··· DATA PROVIDED

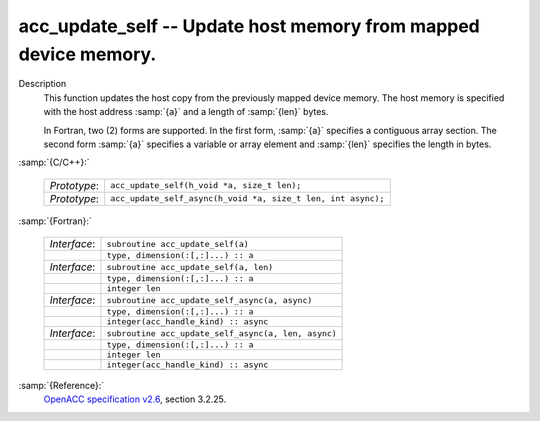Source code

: ..
  Copyright 1988-2022 Free Software Foundation, Inc.
  This is part of the GCC manual.
  For copying conditions, see the copyright.rst file.

  .. _acc_update_self:

acc_update_self -- Update host memory from mapped device memory.
****************************************************************

Description
  This function updates the host copy from the previously mapped device memory.
  The host memory is specified with the host address :samp:`{a}` and a length of
  :samp:`{len}` bytes.

  In Fortran, two (2) forms are supported. In the first form, :samp:`{a}` specifies
  a contiguous array section. The second form :samp:`{a}` specifies a variable or
  array element and :samp:`{len}` specifies the length in bytes.

:samp:`{C/C++}:`

  .. list-table::

     * - *Prototype*:
       - ``acc_update_self(h_void *a, size_t len);``
     * - *Prototype*:
       - ``acc_update_self_async(h_void *a, size_t len, int async);``

:samp:`{Fortran}:`

  .. list-table::

     * - *Interface*:
       - ``subroutine acc_update_self(a)``
     * -
       - ``type, dimension(:[,:]...) :: a``
     * - *Interface*:
       - ``subroutine acc_update_self(a, len)``
     * -
       - ``type, dimension(:[,:]...) :: a``
     * -
       - ``integer len``
     * - *Interface*:
       - ``subroutine acc_update_self_async(a, async)``
     * -
       - ``type, dimension(:[,:]...) :: a``
     * -
       - ``integer(acc_handle_kind) :: async``
     * - *Interface*:
       - ``subroutine acc_update_self_async(a, len, async)``
     * -
       - ``type, dimension(:[,:]...) :: a``
     * -
       - ``integer len``
     * -
       - ``integer(acc_handle_kind) :: async``

:samp:`{Reference}:`
  `OpenACC specification v2.6 <https://www.openacc.org>`_, section
  3.2.25.

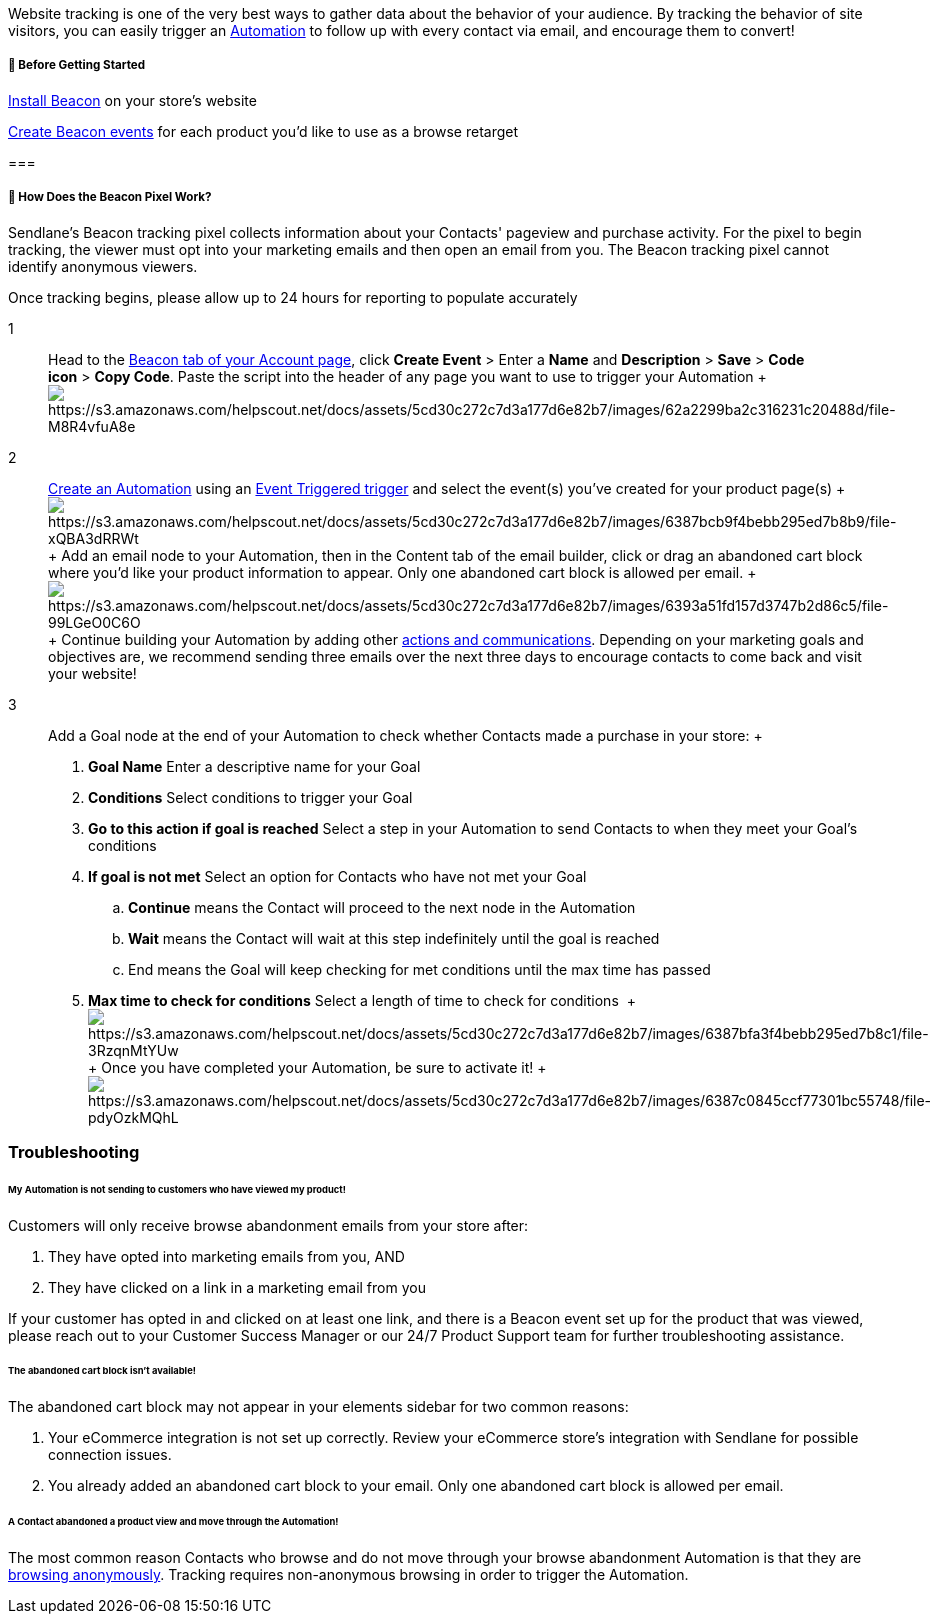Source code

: Website tracking is one of the very best ways to gather data about the
behavior of your audience. By tracking the behavior of site visitors,
you can easily trigger an
https://help.sendlane.com/article/73-automations[Automation] to follow
up with every contact via email, and encourage them to convert!

[[bgs]]
===== 🚦 Before Getting Started

https://help.sendlane.com/article/72-beacon[Install Beacon] on your
store's website

https://help.sendlane.com/article/72-beacon#event-tracking[Create Beacon
events] for each product you'd like to use as a browse retarget

[[what-is-beacon]]
=== 

[[how]]
===== 🙋 How Does the Beacon Pixel Work?

Sendlane’s Beacon tracking pixel collects information about your
Contacts' pageview and purchase activity. For the pixel to begin
tracking, the viewer must opt into your marketing emails and then open
an email from you. The Beacon tracking pixel cannot identify anonymous
viewers.

Once tracking begins, please allow up to 24 hours for reporting to
populate accurately

1::
  Head to the https://app.sendlane.com/beacon[Beacon tab of your Account
  page], click *Create Event* > Enter
  a *Name* and *Description* > *Save* > *Code icon* > *Copy Code*. Paste
  the script into the header of any page you want to use to trigger your
  Automation
  +
  image:https://s3.amazonaws.com/helpscout.net/docs/assets/5cd30c272c7d3a177d6e82b7/images/62a2299ba2c316231c20488d/file-M8R4vfuA8e.gif[https://s3.amazonaws.com/helpscout.net/docs/assets/5cd30c272c7d3a177d6e82b7/images/62a2299ba2c316231c20488d/file-M8R4vfuA8e]

2::
  https://help.sendlane.com/article/73-automations#create[Create an
  Automation] using an
  https://help.sendlane.com/article/448-automation-triggers#standard[Event
  Triggered trigger] and select the event(s) you've created for your
  product page(s)
  +
  image:https://s3.amazonaws.com/helpscout.net/docs/assets/5cd30c272c7d3a177d6e82b7/images/6387bcb9f4bebb295ed7b8b9/file-xQBA3dRRWt.gif[https://s3.amazonaws.com/helpscout.net/docs/assets/5cd30c272c7d3a177d6e82b7/images/6387bcb9f4bebb295ed7b8b9/file-xQBA3dRRWt]
  +
  Add an email node to your Automation, then in the Content tab of the
  email builder, click or drag an abandoned cart block where you'd like
  your product information to appear. Only one abandoned cart block is
  allowed per email.
  +
  image:https://s3.amazonaws.com/helpscout.net/docs/assets/5cd30c272c7d3a177d6e82b7/images/6393a51fd157d3747b2d86c5/file-99LGeO0C6O.jpg[https://s3.amazonaws.com/helpscout.net/docs/assets/5cd30c272c7d3a177d6e82b7/images/6393a51fd157d3747b2d86c5/file-99LGeO0C6O]
  +
  Continue building your Automation by adding other
  https://help.sendlane.com/article/73-automations#communications[actions
  and communications]. Depending on your marketing goals and objectives
  are, we recommend sending three emails over the next three days to
  encourage contacts to come back and visit your website!

3::
  Add a Goal node at the end of your Automation to check whether
  Contacts made a purchase in your store:
  +
  . *Goal Name* Enter a descriptive name for your Goal
  . *Conditions* Select conditions to trigger your Goal
  . *Go to this action if goal is reached* Select a step in your
  Automation to send Contacts to when they meet your Goal's conditions
  . *If goal is not met* Select an option for Contacts who have not met
  your Goal
  .. *Continue* means the Contact will proceed to the next node in the
  Automation
  .. *Wait* means the Contact will wait at this step indefinitely until
  the goal is reached
  .. End means the Goal will keep checking for met conditions until the
  max time has passed
  . *Max time to check for conditions* Select a length of time to check
  for conditions 
  +
  image:https://s3.amazonaws.com/helpscout.net/docs/assets/5cd30c272c7d3a177d6e82b7/images/6387bfa3f4bebb295ed7b8c1/file-3RzqnMtYUw.gif[https://s3.amazonaws.com/helpscout.net/docs/assets/5cd30c272c7d3a177d6e82b7/images/6387bfa3f4bebb295ed7b8c1/file-3RzqnMtYUw]
  +
  Once you have completed your Automation, be sure to activate it!
  +
  image:https://s3.amazonaws.com/helpscout.net/docs/assets/5cd30c272c7d3a177d6e82b7/images/6387c0845ccf77301bc55748/file-pdyOzkMQhL.gif[https://s3.amazonaws.com/helpscout.net/docs/assets/5cd30c272c7d3a177d6e82b7/images/6387c0845ccf77301bc55748/file-pdyOzkMQhL]

=== Troubleshooting

[[not-sending]]
====== My Automation is not sending to customers who have viewed my product!

Customers will only receive browse abandonment emails from your store
after:

. They have opted into marketing emails from you, AND
. They have clicked on a link in a marketing email from you

If your customer has opted in and clicked on at least one link, and
there is a Beacon event set up for the product that was viewed, please
reach out to your Customer Success Manager or our 24/7 Product Support
team for further troubleshooting assistance.

====== The abandoned cart block isn't available!

The abandoned cart block may not appear in your elements sidebar for two
common reasons:

. Your eCommerce integration is not set up correctly. Review your
eCommerce store's integration with Sendlane for possible connection
issues.
. You already added an abandoned cart block to your email. Only one
abandoned cart block is allowed per email.

[[not-firing]]
====== A Contact abandoned a product view and move through the Automation!

The most common reason Contacts who browse and do not move through your
browse abandonment Automation is that they are
https://help.sendlane.com/article/72-beacon#notes[browsing anonymously].
Tracking requires non-anonymous browsing in order to trigger the
Automation.
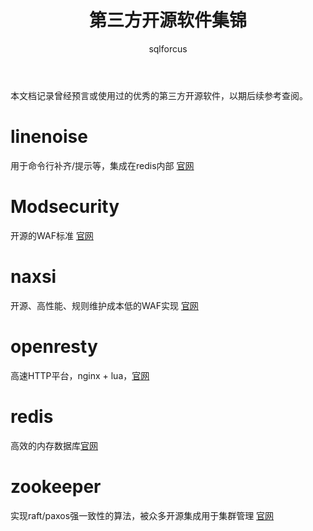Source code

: #+TITLE: 第三方开源软件集锦
#+AUTHOR: sqlforcus

本文档记录曾经预言或使用过的优秀的第三方开源软件，以期后续参考查阅。

* linenoise
    用于命令行补齐/提示等，集成在redis内部 [[https://github.com/antirez/linenoise][官网]]

* Modsecurity
    开源的WAF标准 [[https://github.com/sqlfocus/ModSecurity/tree/libmodsecurity][官网]]

* naxsi
    开源、高性能、规则维护成本低的WAF实现 [[https://github.com/nbs-system/naxsi][官网]]

* openresty
    高速HTTP平台，nginx + lua，[[http://openresty.org/cn/][官网]]

* redis
    高效的内存数据库[[http://redis.io][官网]] 

* zookeeper
    实现raft/paxos强一致性的算法，被众多开源集成用于集群管理 [[http://zookeeper.apache.org/][官网]]

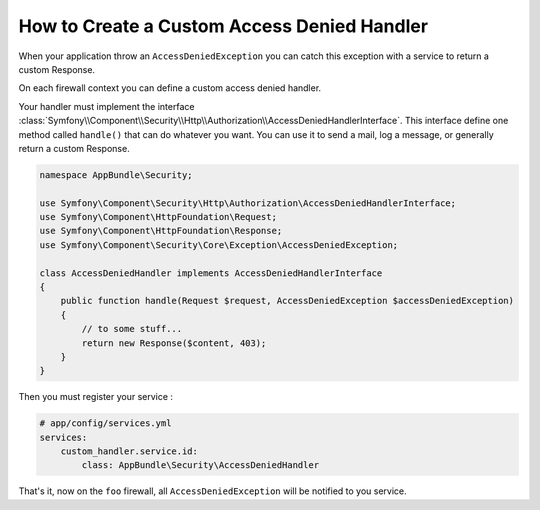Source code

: .. index::
    single: Security; Creating a Custom Access Denied Handler

How to Create a Custom Access Denied Handler
============================================

When your application throw an ``AccessDeniedException`` you can catch this exception
with a service to return a custom Response.

On each firewall context you can define a custom access denied handler.

.. configuration-block::

    .. code-block:: yaml

        # app/config/security.yml
        firewalls:
            foo:
                # ...
                access_denied_handler: custom_handler.service.id

    .. code-block:: php

        // app/config/security.php
        $container->loadFromExtension('security', array(
            'firewalls' => array(
                'foo' => array(
                    // ...
                    'access_denied_handler' => 'custom_handler.service.id',
                ),
            ),
        ));


Your handler must implement the interface
:class:`Symfony\\Component\\Security\\Http\\Authorization\\AccessDeniedHandlerInterface`.
This interface define one method called ``handle()`` that can do whatever you want.
You can use it to send a mail, log a message, or generally return a custom Response.


.. code-block:: php

    namespace AppBundle\Security;

    use Symfony\Component\Security\Http\Authorization\AccessDeniedHandlerInterface;
    use Symfony\Component\HttpFoundation\Request;
    use Symfony\Component\HttpFoundation\Response;
    use Symfony\Component\Security\Core\Exception\AccessDeniedException;

    class AccessDeniedHandler implements AccessDeniedHandlerInterface
    {
        public function handle(Request $request, AccessDeniedException $accessDeniedException)
        {
            // to some stuff...
            return new Response($content, 403);
        }
    }

Then you must register your service :

.. code-block:: yml

    # app/config/services.yml
    services:
        custom_handler.service.id:
            class: AppBundle\Security\AccessDeniedHandler

That's it, now on the ``foo`` firewall, all ``AccessDeniedException`` will be notified to you service.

······

> _EXERCISE_:
Looking at the data above, work out how many lines contain "into" and answer with the figure only.

> _RESPONSE BOX_:
3